The grant requires that no vehicles be parked on the sides of the street in that 131-foot buffer, giving drivers ample opportunity to see the “pedestrian,” so barricades or cones are set up to prevent parking.
Kienlen didn’t need to block off the 131-foot buffer at the east end of town because no parking is allowed before that intersection anyway. When he moved to the Liberty Street location, he was able to block off the required 131-foot distance with traffic cones because it was early enough in the morning that few cars were there. He only had to ask one driver who was parked and talking on his phone to leave, which they did.
In the enforcement action, a spotter is positioned at the intersection to videotape drivers, to provide evidence that they committed the infraction. This time, the spotter was at street level, as opposed to being posted on a roof for the first action, and that helped the spotter call in to traffic officers offenses like talking on a cell phone, Kienlen said.
At the Taylor Street intersection, people are coming out of the roundabout in one lane, basically, even though it opens into two lanes at that point, and that meant if the lead car stopped for a pedestrian, the ones behind it did too, Kienlen said.
By the time drivers hit Second and Liberty, both lanes have traffic. “That’s where we got more violators. I don’t know if drivers are more distracted because there’s cars in both lanes.”
He also said he issued tickets to men and women about equally.
In a few instances at Second and Liberty, the “pedestrian” got across one lane and had a driver go right by them in the other lane, Kienlen said.
At a class Kienlen attended in preparation for the enforcement actions, he was warned to expect irate drivers. He said a few people were upset, but not many. Several even reported seeing the signs warning about the enforcement action.
One woman even told Kienlen her daughter sent her a message about the crosswalk enforcement and to be careful.

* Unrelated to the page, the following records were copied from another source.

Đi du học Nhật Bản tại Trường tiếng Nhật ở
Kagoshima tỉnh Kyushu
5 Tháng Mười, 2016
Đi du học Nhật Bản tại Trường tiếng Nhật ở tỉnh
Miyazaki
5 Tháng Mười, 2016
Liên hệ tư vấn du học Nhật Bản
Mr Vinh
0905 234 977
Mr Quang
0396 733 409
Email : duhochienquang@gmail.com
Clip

“To be honest with you, the way it started out with everybody being very compliant, I was really hopeful our numbers would be down and it would show people were starting to have a change in their behavior regarding crosswalks,” Kienlen said, “and when it moved [to Second and Liberty] that quickly went away.”
The grant requires the police department to issue a press release about a week before the action to warn the public. Kienlen said in that press release that the action would be in several locations downtown.
“I did intend that if one location didn’t work out very well for whatever reason, we would move,” he said.
“The one thing I’ve been pleasantly surprised with has been the amount of positive feedback we’ve received from the public,” Kienlen said. “There’s been multiple times that I’ve been pulled aside or cornered by a citizen saying ‘Thank you, it’s making a big difference.’ I had one guy yesterday who said that he’s walked around this town for the majority of his life and he’s noticed a huge difference since the first crosswalk operation on how motorists are responding to pedestrians.”